- _Assignment_: Retype, exactly as written, every line from the one containing "[286,905,301,915] in ->" through the last line of the records below, both included; skip the pictures.

Study material Start Marker

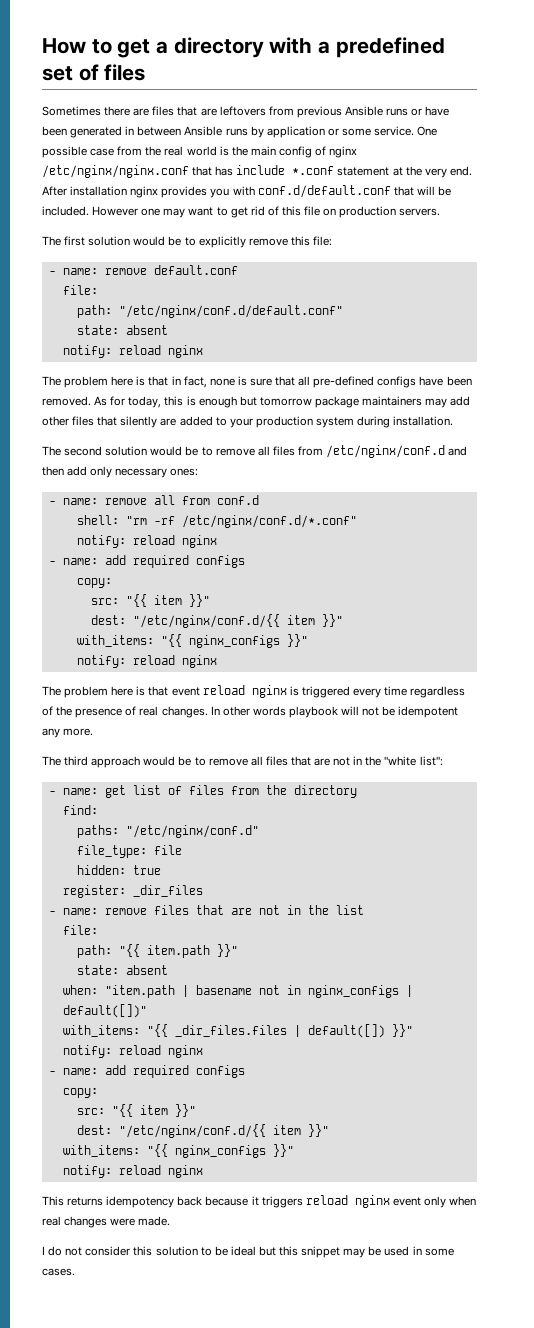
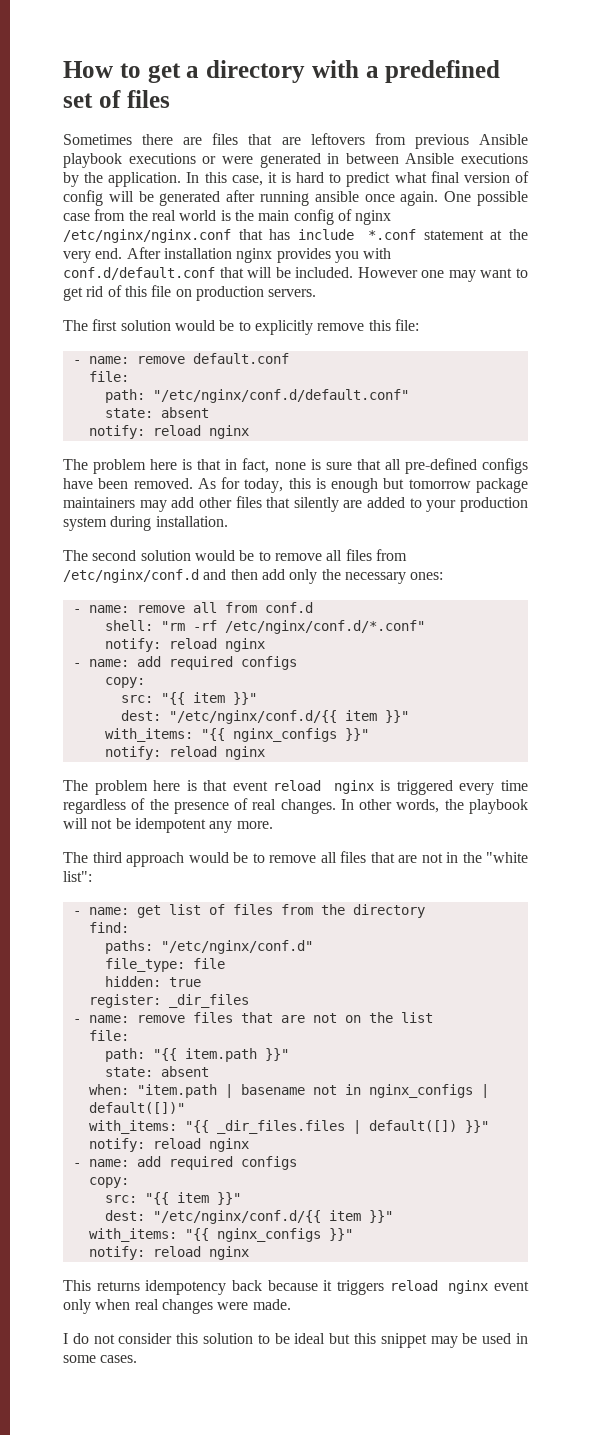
[386,106,450,116] [42,126,415,138] runs or have been generated in between Ansible runs by application or some service. -> [63,153,528,168] [63,171,530,187] [63,190,439,206] playbook executions or were generated in between Ansible executions by the application. In this case, it is hard to predict what final version of config will be generated after running ansible once again.
(113, 472) none -> [321,569,341,580] the
[252,706,286,716] words -> [396,799,464,813] words, the
[286,905,301,915] in -> [344,1015,361,1023] on

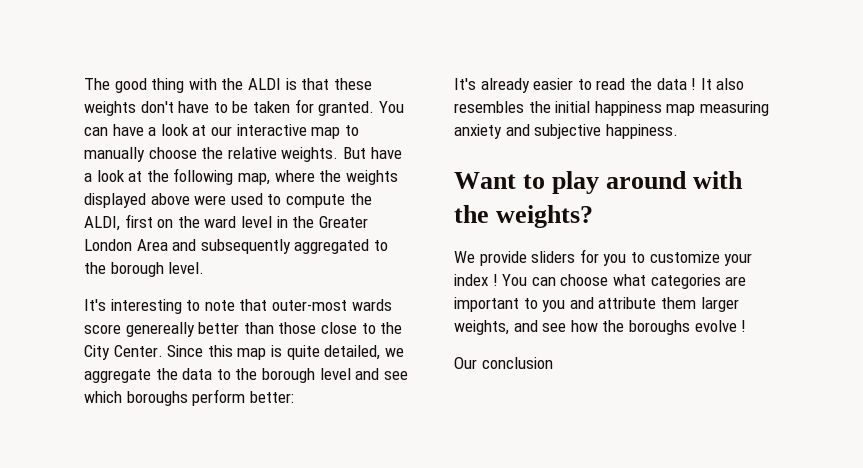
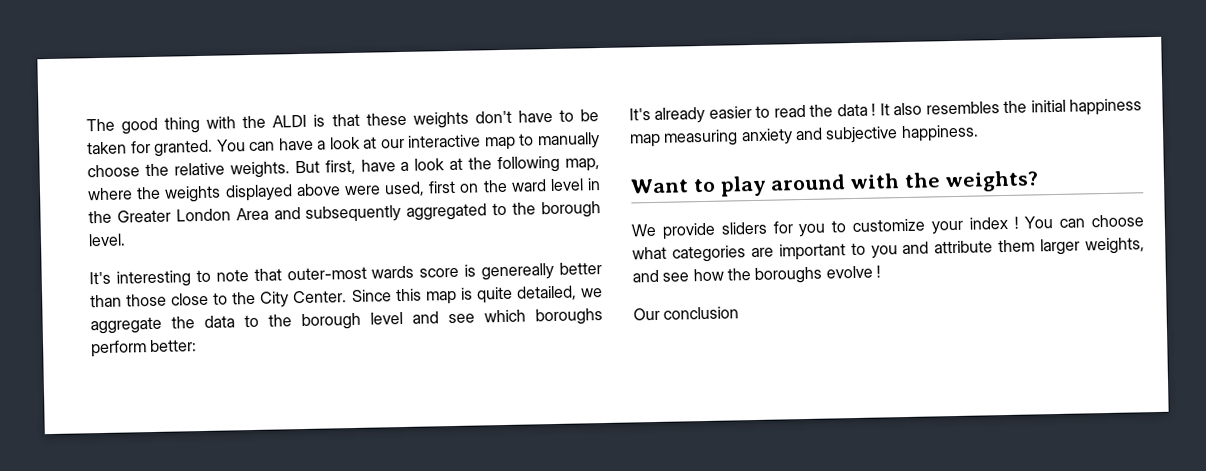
(366, 153) none -> [324,159,356,175] first,
[230,193,372,208] [84,216,120,231] used to compute the ALDI, -> [384,181,425,197] used,
(121, 329) none -> [464,264,477,277] is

Study material End Marker

- _Output of the exercise_:
[286,905,301,915] in -> [344,1015,361,1023] on

(366, 153) none -> [324,159,356,175] first,
[230,193,372,208] [84,216,120,231] used to compute the ALDI, -> [384,181,425,197] used,
(121, 329) none -> [464,264,477,277] is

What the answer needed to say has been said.